The learned judge was of course correct to identify that a real value should be ascribed to the wife’s present and future care of Ben and that this was the only occasion on which (as respects the husband) this could be done. We recognise the need to give effect to the statutory prescription in Section 25(1) of the 1973 Act. But in our view the judge failed to appreciate the significance of the decision in Re MCA.
This court in Re MCA clearly anticipated, in a case such as this, assets should not be distributed – see paragraph 13 quoted above. In the instant appeal the whole of these tainted assets should be subjected to confiscation procedures and simply not distributed to satisfy any ancillary relief order. We had wondered, at one stage, whether the judge could have met the policy objection by making the order in favour of the untainted child under Section 23(1)(f) of the 1973 Act but that is clearly open to the same objections that no assets available should be distributed where, to the knowledge of the applicant seeking relief, they were derived from drug trafficking.

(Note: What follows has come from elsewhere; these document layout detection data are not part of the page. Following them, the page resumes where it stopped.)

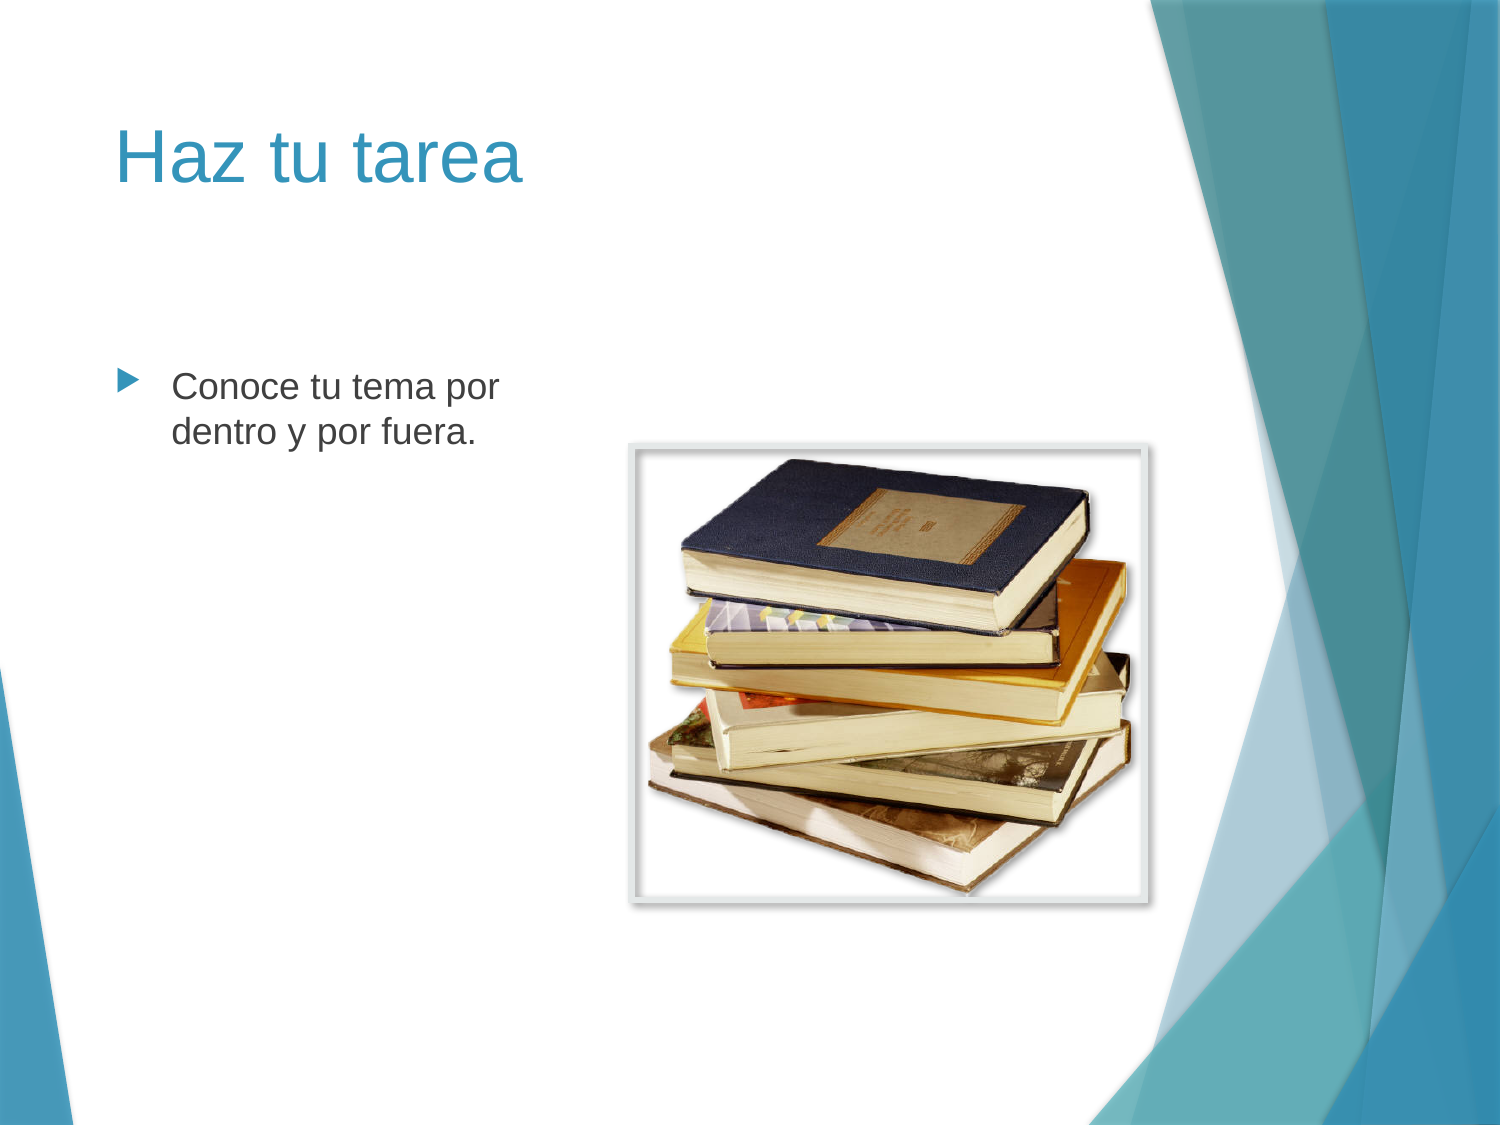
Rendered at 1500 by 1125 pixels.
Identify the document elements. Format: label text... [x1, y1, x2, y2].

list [634, 448, 1142, 897]
list Conoce tu tema por dentro y por fuera. [99, 354, 607, 992]
title Haz tu tarea [99, 99, 1142, 317]
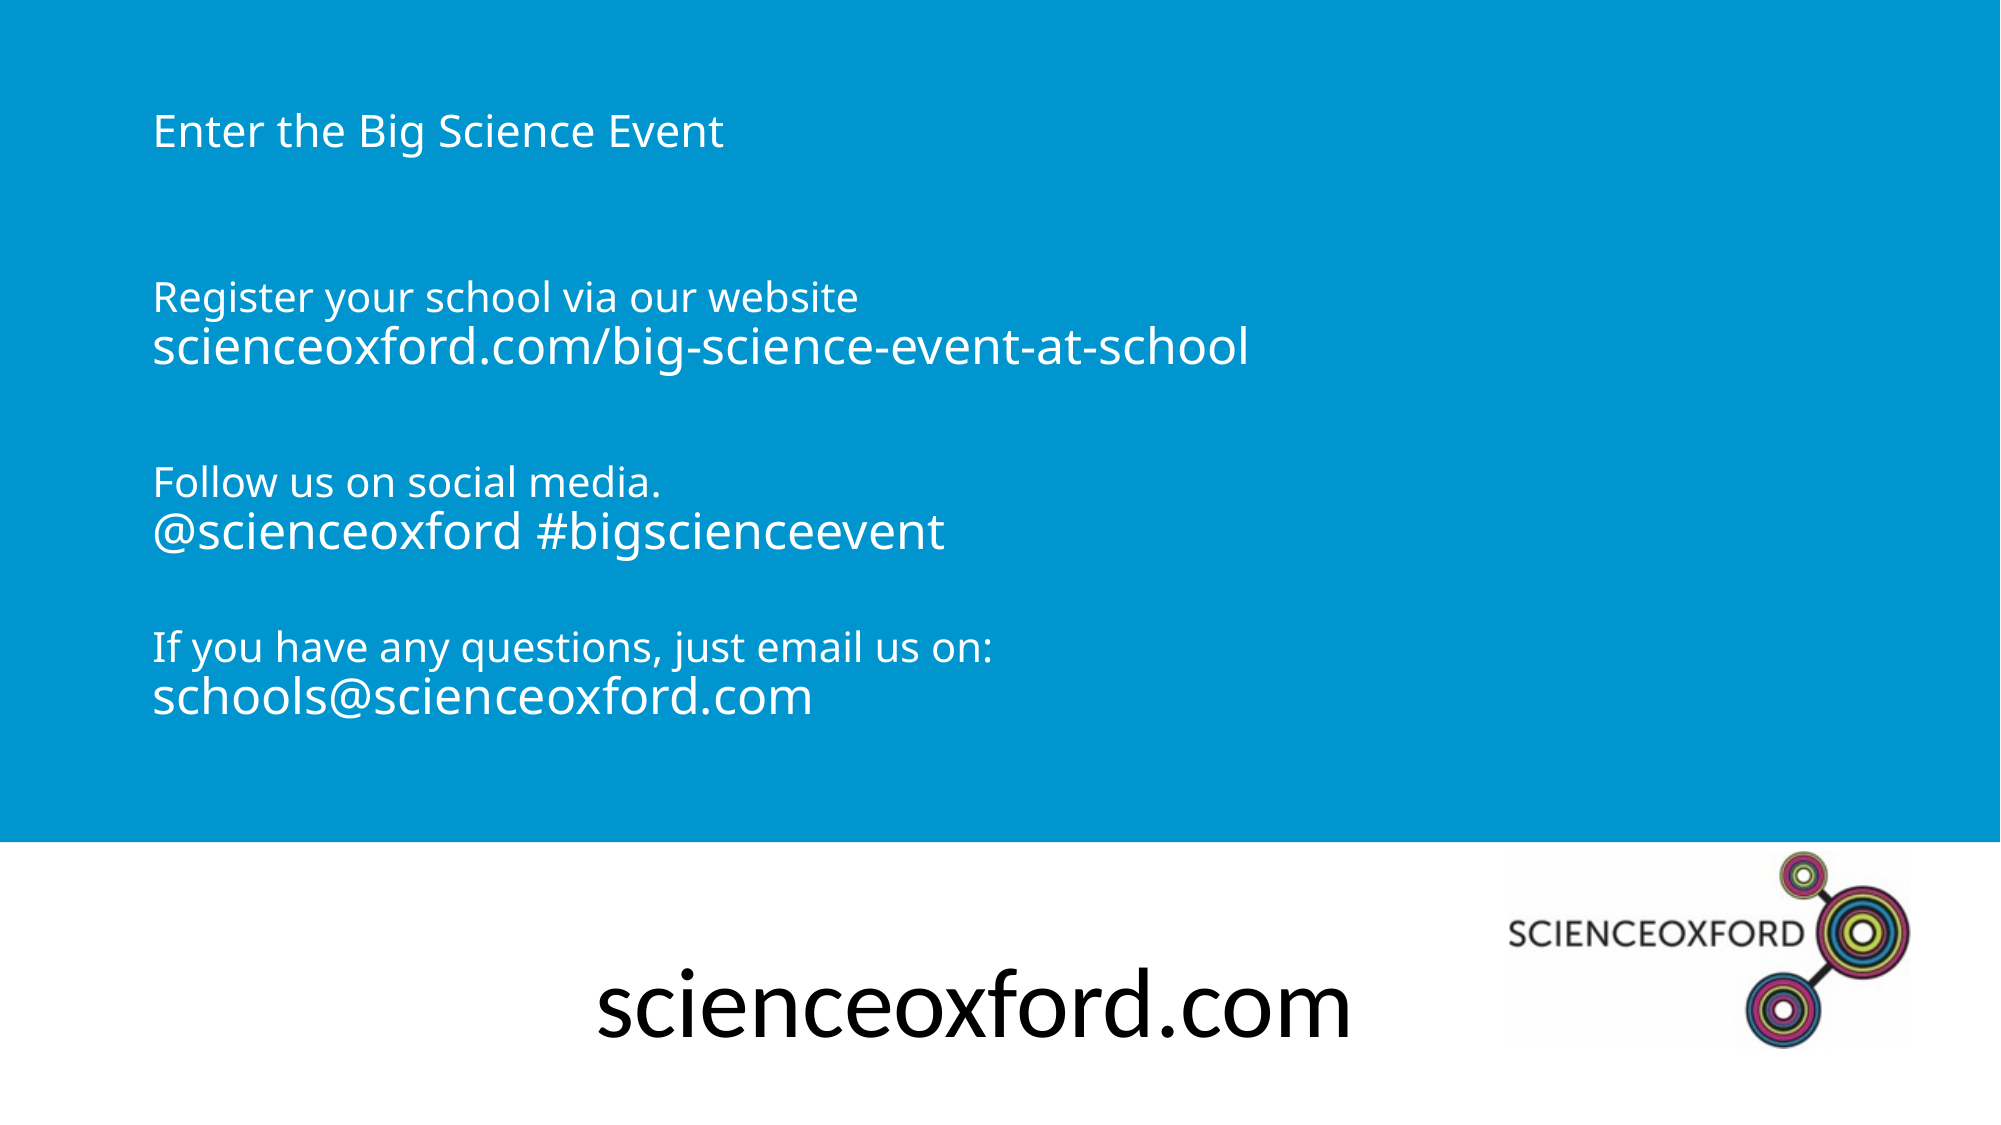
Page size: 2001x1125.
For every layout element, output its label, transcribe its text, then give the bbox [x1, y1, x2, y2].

Where assets are tainted and subject to confiscation they should ordinarily, as a matter of justice and public policy, not be distributed. This is not to say that the court is deprived of jurisdiction under the 1973 Act nor to say that no circumstances could exist in which an order would be justified; an example of a seriously disabled child living in specially adapted accommodation was mooted in argument. It is to say that, in most cases, and certainly in this one, the fact that the assets are tainted is the decisive factor in any balance. The error of the judge lay in thinking that the requirement to conduct a balancing exercise meant that in every case, all factors are relevant. In cases such as this the knowledge of the wife, throughout her married life, that the lifestyle and the assets she enjoyed were derived from drug trafficking is dispositive.
In Section 24 of the 1973 Act the reference is to property to which “the party is entitled”. Whilst, of course, pending confiscation the husband remains the ‘owner’ of the assets, he has in reality forfeited ‘entitlement’. This is, of course, another sad example, all too familiar to family judges, of the fact that the court cannot protect children from every consequence of their parents’ behaviour.
It has to be borne in mind of course that proceeds of crime can be attacked even when held in hands other than those of the criminal. That much is clear from Part V of the 2002 Act. There was some discussion before us as to whether funds in the hand of a person pursuant to an ancillary relief order were susceptible to challenge under Part V. Whilst (assuming the court making the order had known all the relevant facts) we were doubtful whether such a challenge could successfully be made, final determination of that issue would have to await much more detailed argument and consideration than was appropriate or necessary to determine this appeal.
In consequence the appeal will be allowed. The order for a lump sum of £39,250 in the ancillary relief proceedings will be set aside and the restraint order will be varied by substituting for the figure of £75,000 in paragraph 4(c) thereof the figure of £35,750.